July 18, 2019 - 17:13 AMT
Research: Why women may be more likely to develop Alzheimer's

New research gives some biological clues to why women may be more likely than men to develop Alzheimer's disease and how this most common form of dementia varies by sex, The Associated Press reports.

At the Alzheimer's Association International Conference in Los Angeles, scientists offered evidence that the disease may spread differently in the brains of women than in men. Other researchers showed that several newly identified genes seem related to the disease risk by sex.

Two thirds of Alzheimer's cases in the U.S. are in women and "it's not just because we live longer," said Maria Carrillo, the association's chief science officer. There's also "a biological underpinning" for sex differences in the disease, she said.

Some previous studies suggest that women at any age are more likely than men to develop Alzheimer's. Scientists also know that a gene called APOE-4 seems to raise risk more for women than for men in certain age groups.

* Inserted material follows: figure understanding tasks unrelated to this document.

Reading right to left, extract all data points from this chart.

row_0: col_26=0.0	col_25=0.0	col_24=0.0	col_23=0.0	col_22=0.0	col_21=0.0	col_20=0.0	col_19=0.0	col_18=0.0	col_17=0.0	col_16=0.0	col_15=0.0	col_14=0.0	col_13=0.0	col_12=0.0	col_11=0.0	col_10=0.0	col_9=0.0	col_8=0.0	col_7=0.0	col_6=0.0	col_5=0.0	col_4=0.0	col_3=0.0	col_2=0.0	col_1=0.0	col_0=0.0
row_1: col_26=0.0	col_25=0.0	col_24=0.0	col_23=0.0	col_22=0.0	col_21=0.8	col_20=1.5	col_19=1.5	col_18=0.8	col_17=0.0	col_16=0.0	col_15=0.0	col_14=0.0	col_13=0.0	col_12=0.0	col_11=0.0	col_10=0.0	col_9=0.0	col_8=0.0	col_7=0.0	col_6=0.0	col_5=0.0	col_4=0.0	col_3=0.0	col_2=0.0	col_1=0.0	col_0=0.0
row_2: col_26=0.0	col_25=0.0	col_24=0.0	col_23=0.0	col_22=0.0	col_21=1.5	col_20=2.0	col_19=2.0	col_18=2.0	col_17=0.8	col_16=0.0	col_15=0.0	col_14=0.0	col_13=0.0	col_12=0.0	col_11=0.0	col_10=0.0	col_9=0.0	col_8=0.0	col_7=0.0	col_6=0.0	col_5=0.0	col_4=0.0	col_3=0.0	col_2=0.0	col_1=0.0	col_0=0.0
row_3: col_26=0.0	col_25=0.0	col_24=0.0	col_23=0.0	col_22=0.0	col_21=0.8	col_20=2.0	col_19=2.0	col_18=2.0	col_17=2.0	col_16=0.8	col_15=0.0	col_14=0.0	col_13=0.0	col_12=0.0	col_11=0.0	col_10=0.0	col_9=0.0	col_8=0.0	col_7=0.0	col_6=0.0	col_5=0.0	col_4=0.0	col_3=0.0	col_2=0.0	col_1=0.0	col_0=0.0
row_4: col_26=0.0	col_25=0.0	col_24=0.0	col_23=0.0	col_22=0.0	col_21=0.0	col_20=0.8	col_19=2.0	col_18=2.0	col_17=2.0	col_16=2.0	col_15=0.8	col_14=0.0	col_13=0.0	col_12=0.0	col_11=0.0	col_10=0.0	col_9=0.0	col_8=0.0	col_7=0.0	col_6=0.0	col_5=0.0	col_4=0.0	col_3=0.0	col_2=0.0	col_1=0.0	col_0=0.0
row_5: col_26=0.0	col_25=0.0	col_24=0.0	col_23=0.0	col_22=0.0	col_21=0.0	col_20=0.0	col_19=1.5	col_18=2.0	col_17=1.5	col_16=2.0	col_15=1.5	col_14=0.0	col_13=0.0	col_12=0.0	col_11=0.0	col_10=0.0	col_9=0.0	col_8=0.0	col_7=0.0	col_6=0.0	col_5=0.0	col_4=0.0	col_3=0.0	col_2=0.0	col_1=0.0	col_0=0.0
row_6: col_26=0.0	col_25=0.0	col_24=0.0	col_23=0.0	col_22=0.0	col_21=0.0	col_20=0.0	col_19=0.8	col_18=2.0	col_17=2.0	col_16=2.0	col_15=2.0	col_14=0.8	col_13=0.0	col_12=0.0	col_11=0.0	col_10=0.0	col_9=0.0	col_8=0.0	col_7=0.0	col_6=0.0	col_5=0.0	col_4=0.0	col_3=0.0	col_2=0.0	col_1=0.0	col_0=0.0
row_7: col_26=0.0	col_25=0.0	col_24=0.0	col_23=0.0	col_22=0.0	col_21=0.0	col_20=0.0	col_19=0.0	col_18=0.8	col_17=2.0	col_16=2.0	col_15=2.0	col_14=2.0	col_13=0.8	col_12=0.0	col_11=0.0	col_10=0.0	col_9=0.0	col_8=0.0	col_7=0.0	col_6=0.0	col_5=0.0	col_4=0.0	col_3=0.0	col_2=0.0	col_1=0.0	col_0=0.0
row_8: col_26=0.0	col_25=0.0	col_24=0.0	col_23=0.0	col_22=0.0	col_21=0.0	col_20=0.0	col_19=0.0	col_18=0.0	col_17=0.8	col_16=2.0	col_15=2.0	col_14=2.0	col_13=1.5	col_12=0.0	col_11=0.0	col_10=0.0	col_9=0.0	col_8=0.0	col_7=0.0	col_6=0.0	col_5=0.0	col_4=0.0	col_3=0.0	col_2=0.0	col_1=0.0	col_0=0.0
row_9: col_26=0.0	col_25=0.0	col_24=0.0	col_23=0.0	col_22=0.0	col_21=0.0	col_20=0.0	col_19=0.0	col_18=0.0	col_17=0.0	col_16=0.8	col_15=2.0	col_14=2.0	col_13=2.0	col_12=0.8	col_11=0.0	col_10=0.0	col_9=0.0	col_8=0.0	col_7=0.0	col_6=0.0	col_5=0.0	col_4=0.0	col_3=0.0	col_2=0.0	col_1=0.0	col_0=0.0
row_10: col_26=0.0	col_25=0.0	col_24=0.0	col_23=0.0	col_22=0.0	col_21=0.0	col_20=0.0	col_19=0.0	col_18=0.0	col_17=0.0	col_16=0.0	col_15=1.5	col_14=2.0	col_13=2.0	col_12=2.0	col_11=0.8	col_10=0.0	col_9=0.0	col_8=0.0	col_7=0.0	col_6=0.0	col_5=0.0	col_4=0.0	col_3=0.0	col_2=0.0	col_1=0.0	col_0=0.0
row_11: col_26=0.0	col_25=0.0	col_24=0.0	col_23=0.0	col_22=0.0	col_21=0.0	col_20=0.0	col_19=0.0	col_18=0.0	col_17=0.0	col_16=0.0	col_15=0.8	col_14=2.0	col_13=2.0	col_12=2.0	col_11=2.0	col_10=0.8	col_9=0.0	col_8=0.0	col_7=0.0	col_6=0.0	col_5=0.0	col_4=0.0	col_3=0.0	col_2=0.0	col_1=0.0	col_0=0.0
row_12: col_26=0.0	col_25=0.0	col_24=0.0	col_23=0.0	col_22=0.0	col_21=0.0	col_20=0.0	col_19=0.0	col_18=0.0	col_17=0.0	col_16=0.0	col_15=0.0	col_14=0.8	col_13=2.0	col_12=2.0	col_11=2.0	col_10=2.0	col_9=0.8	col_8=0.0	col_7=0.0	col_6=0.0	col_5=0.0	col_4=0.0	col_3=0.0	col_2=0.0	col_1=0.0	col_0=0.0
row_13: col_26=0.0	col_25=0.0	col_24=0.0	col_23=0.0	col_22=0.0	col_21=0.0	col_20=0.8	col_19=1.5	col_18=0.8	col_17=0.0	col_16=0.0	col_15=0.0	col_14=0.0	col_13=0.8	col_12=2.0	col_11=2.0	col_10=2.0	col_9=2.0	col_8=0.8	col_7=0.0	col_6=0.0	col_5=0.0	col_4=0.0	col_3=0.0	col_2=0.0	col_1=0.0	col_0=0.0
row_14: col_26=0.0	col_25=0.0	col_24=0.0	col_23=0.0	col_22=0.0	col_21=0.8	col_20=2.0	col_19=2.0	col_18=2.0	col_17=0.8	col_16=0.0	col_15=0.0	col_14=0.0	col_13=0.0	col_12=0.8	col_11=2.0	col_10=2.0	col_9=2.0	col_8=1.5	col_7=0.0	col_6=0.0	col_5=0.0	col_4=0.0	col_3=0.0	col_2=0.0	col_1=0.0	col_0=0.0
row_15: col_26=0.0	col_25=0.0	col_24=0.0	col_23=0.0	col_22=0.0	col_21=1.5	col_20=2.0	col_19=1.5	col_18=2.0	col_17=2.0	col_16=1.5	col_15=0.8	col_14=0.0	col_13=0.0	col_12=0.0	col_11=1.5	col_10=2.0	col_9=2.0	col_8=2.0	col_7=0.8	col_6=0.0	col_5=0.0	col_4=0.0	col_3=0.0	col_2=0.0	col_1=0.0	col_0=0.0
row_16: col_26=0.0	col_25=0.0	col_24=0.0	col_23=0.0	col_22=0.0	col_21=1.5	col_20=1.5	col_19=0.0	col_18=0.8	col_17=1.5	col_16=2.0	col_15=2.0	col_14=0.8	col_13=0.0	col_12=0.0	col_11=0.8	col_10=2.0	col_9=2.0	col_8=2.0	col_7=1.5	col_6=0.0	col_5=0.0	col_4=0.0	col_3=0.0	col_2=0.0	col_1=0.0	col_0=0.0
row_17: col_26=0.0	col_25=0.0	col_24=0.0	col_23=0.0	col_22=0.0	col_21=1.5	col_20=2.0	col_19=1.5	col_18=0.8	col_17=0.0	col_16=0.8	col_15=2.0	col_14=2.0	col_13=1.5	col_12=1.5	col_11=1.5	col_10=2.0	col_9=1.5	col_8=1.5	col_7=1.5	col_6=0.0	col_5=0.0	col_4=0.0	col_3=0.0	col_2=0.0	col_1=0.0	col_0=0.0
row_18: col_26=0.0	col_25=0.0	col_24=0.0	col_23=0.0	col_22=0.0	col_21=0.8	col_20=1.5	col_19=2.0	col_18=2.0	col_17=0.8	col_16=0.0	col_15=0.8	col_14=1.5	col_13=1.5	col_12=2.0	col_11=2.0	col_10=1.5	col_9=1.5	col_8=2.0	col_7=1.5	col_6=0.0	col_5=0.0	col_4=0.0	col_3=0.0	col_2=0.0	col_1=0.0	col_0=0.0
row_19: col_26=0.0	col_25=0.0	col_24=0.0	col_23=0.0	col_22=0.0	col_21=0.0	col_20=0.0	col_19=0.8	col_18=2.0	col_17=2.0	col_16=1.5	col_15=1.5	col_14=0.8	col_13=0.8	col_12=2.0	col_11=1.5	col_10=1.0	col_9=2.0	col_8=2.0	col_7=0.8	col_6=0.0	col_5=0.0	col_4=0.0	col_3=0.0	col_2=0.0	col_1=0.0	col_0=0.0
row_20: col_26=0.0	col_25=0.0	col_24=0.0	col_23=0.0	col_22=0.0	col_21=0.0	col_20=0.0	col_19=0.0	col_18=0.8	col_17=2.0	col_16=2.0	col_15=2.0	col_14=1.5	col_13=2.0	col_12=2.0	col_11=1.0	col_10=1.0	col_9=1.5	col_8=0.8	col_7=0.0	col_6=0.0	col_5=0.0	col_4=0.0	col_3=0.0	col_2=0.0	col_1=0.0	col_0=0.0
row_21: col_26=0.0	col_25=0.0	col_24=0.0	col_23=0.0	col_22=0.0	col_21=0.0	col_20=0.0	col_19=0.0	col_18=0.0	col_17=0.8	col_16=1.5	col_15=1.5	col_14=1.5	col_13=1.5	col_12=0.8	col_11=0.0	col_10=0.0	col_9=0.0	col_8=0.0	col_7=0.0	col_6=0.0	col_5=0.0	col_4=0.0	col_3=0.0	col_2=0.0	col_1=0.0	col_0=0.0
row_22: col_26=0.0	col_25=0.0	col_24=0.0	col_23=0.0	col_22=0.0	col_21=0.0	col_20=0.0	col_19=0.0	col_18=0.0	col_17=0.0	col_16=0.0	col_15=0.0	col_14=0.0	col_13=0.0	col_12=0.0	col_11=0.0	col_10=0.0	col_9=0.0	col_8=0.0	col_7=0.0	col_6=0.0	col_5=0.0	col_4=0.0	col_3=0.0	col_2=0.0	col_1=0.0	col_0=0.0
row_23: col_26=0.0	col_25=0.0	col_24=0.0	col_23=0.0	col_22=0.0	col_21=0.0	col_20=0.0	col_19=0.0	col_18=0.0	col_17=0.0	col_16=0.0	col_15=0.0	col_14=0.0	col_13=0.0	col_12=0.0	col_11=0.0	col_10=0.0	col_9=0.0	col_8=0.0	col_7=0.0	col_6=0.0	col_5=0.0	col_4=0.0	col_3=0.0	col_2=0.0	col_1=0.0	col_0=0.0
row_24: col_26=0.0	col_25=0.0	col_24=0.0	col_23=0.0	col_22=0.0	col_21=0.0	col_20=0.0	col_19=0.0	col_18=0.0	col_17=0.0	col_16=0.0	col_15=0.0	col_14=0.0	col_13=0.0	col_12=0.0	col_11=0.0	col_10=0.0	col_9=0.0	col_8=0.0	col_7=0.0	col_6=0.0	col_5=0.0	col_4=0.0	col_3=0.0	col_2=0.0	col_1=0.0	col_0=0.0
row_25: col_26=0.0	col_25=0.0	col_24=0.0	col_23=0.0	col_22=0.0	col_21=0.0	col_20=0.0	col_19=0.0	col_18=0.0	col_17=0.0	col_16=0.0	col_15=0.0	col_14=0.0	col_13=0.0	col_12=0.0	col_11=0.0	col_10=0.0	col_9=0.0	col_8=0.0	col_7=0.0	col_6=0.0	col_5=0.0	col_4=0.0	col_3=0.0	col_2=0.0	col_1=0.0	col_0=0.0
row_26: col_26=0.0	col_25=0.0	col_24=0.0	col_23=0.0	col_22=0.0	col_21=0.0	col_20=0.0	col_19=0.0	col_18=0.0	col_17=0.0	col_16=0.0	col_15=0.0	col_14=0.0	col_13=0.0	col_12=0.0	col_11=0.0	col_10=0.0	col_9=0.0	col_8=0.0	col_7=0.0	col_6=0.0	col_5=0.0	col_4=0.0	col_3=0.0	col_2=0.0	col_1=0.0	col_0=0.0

At the same time, women with the disease in its early stages may go undiagnosed because they tend to do better on verbal tests than men, which masks Alzheimer's damage.

The new studies add more evidence and potential explanations for suspected variations between how men and women develop the disease.

Vanderbilt University researchers found differences in how tau, a protein that forms tangles that destroy nerve cells, spreads in the brains of women compared to men. Using scans on 301 people with normal thinking skills and 161 others with mild impairment, they mapped where tau was deposited and correlated it with nerve networks — highways that brain signals follow.

They found that tau networks in women with mild impairment were more diffuse and spread out than in men, suggesting that more areas of the brain were affected.